You are asked to reproduce the listing exactly and to omit its pictures.

▶ DATASET ENTRIES:
---*---
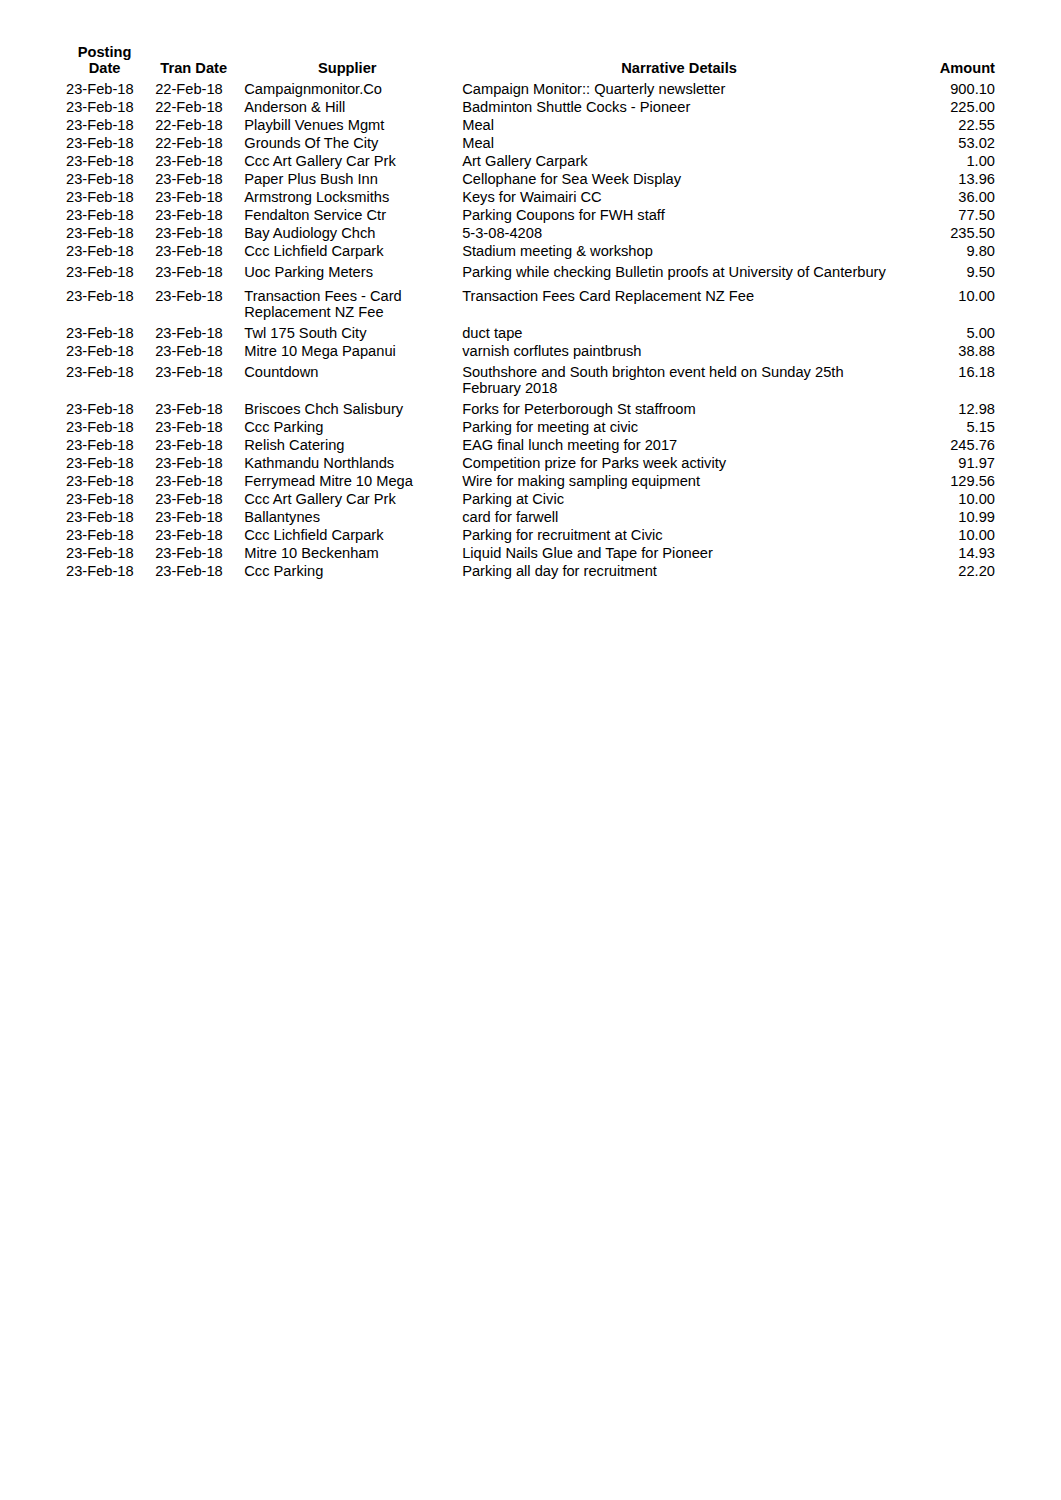| Posting Date | Tran Date | Supplier | Narrative Details | Amount |
| --- | --- | --- | --- | --- |
| 23-Feb-18 | 22-Feb-18 | Campaignmonitor.Co | Campaign Monitor:: Quarterly newsletter | 900.10 |
| 23-Feb-18 | 22-Feb-18 | Anderson & Hill | Badminton Shuttle Cocks - Pioneer | 225.00 |
| 23-Feb-18 | 22-Feb-18 | Playbill Venues Mgmt | Meal | 22.55 |
| 23-Feb-18 | 22-Feb-18 | Grounds Of The City | Meal | 53.02 |
| 23-Feb-18 | 23-Feb-18 | Ccc Art Gallery Car Prk | Art Gallery Carpark | 1.00 |
| 23-Feb-18 | 23-Feb-18 | Paper Plus Bush Inn | Cellophane for Sea Week Display | 13.96 |
| 23-Feb-18 | 23-Feb-18 | Armstrong Locksmiths | Keys for Waimairi CC | 36.00 |
| 23-Feb-18 | 23-Feb-18 | Fendalton Service Ctr | Parking Coupons for FWH staff | 77.50 |
| 23-Feb-18 | 23-Feb-18 | Bay Audiology Chch | 5-3-08-4208 | 235.50 |
| 23-Feb-18 | 23-Feb-18 | Ccc Lichfield Carpark | Stadium meeting & workshop | 9.80 |
| 23-Feb-18 | 23-Feb-18 | Uoc Parking Meters | Parking while checking Bulletin proofs at University of Canterbury | 9.50 |
| 23-Feb-18 | 23-Feb-18 | Transaction Fees - Card Replacement NZ Fee | Transaction Fees Card Replacement NZ Fee | 10.00 |
| 23-Feb-18 | 23-Feb-18 | Twl 175 South City | duct tape | 5.00 |
| 23-Feb-18 | 23-Feb-18 | Mitre 10 Mega Papanui | varnish corflutes paintbrush | 38.88 |
| 23-Feb-18 | 23-Feb-18 | Countdown | Southshore and South brighton event held on Sunday 25th February 2018 | 16.18 |
| 23-Feb-18 | 23-Feb-18 | Briscoes Chch Salisbury | Forks for Peterborough St staffroom | 12.98 |
| 23-Feb-18 | 23-Feb-18 | Ccc Parking | Parking for meeting at civic | 5.15 |
| 23-Feb-18 | 23-Feb-18 | Relish Catering | EAG final lunch meeting for 2017 | 245.76 |
| 23-Feb-18 | 23-Feb-18 | Kathmandu Northlands | Competition prize for Parks week activity | 91.97 |
| 23-Feb-18 | 23-Feb-18 | Ferrymead Mitre 10 Mega | Wire for making sampling equipment | 129.56 |
| 23-Feb-18 | 23-Feb-18 | Ccc Art Gallery Car Prk | Parking at Civic | 10.00 |
| 23-Feb-18 | 23-Feb-18 | Ballantynes | card for farwell | 10.99 |
| 23-Feb-18 | 23-Feb-18 | Ccc Lichfield Carpark | Parking for recruitment at Civic | 10.00 |
| 23-Feb-18 | 23-Feb-18 | Mitre 10 Beckenham | Liquid Nails Glue and Tape for Pioneer | 14.93 |
| 23-Feb-18 | 23-Feb-18 | Ccc Parking | Parking all day for recruitment | 22.20 |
---*---
▶ RESPONSE TO THE EXERCISE:
| Posting Date | Tran Date | Supplier | Narrative Details | Amount |
| --- | --- | --- | --- | --- |
| 23-Feb-18 | 22-Feb-18 | Campaignmonitor.Co | Campaign Monitor:: Quarterly newsletter | 900.10 |
| 23-Feb-18 | 22-Feb-18 | Anderson & Hill | Badminton Shuttle Cocks - Pioneer | 225.00 |
| 23-Feb-18 | 22-Feb-18 | Playbill Venues Mgmt | Meal | 22.55 |
| 23-Feb-18 | 22-Feb-18 | Grounds Of The City | Meal | 53.02 |
| 23-Feb-18 | 23-Feb-18 | Ccc Art Gallery Car Prk | Art Gallery Carpark | 1.00 |
| 23-Feb-18 | 23-Feb-18 | Paper Plus Bush Inn | Cellophane for Sea Week Display | 13.96 |
| 23-Feb-18 | 23-Feb-18 | Armstrong Locksmiths | Keys for Waimairi CC | 36.00 |
| 23-Feb-18 | 23-Feb-18 | Fendalton Service Ctr | Parking Coupons for FWH staff | 77.50 |
| 23-Feb-18 | 23-Feb-18 | Bay Audiology Chch | 5-3-08-4208 | 235.50 |
| 23-Feb-18 | 23-Feb-18 | Ccc Lichfield Carpark | Stadium meeting & workshop | 9.80 |
| 23-Feb-18 | 23-Feb-18 | Uoc Parking Meters | Parking while checking Bulletin proofs at University of Canterbury | 9.50 |
| 23-Feb-18 | 23-Feb-18 | Transaction Fees - Card Replacement NZ Fee | Transaction Fees Card Replacement NZ Fee | 10.00 |
| 23-Feb-18 | 23-Feb-18 | Twl 175 South City | duct tape | 5.00 |
| 23-Feb-18 | 23-Feb-18 | Mitre 10 Mega Papanui | varnish corflutes paintbrush | 38.88 |
| 23-Feb-18 | 23-Feb-18 | Countdown | Southshore and South brighton event held on Sunday 25th February 2018 | 16.18 |
| 23-Feb-18 | 23-Feb-18 | Briscoes Chch Salisbury | Forks for Peterborough St staffroom | 12.98 |
| 23-Feb-18 | 23-Feb-18 | Ccc Parking | Parking for meeting at civic | 5.15 |
| 23-Feb-18 | 23-Feb-18 | Relish Catering | EAG final lunch meeting for 2017 | 245.76 |
| 23-Feb-18 | 23-Feb-18 | Kathmandu Northlands | Competition prize for Parks week activity | 91.97 |
| 23-Feb-18 | 23-Feb-18 | Ferrymead Mitre 10 Mega | Wire for making sampling equipment | 129.56 |
| 23-Feb-18 | 23-Feb-18 | Ccc Art Gallery Car Prk | Parking at Civic | 10.00 |
| 23-Feb-18 | 23-Feb-18 | Ballantynes | card for farwell | 10.99 |
| 23-Feb-18 | 23-Feb-18 | Ccc Lichfield Carpark | Parking for recruitment at Civic | 10.00 |
| 23-Feb-18 | 23-Feb-18 | Mitre 10 Beckenham | Liquid Nails Glue and Tape for Pioneer | 14.93 |
| 23-Feb-18 | 23-Feb-18 | Ccc Parking | Parking all day for recruitment | 22.20 |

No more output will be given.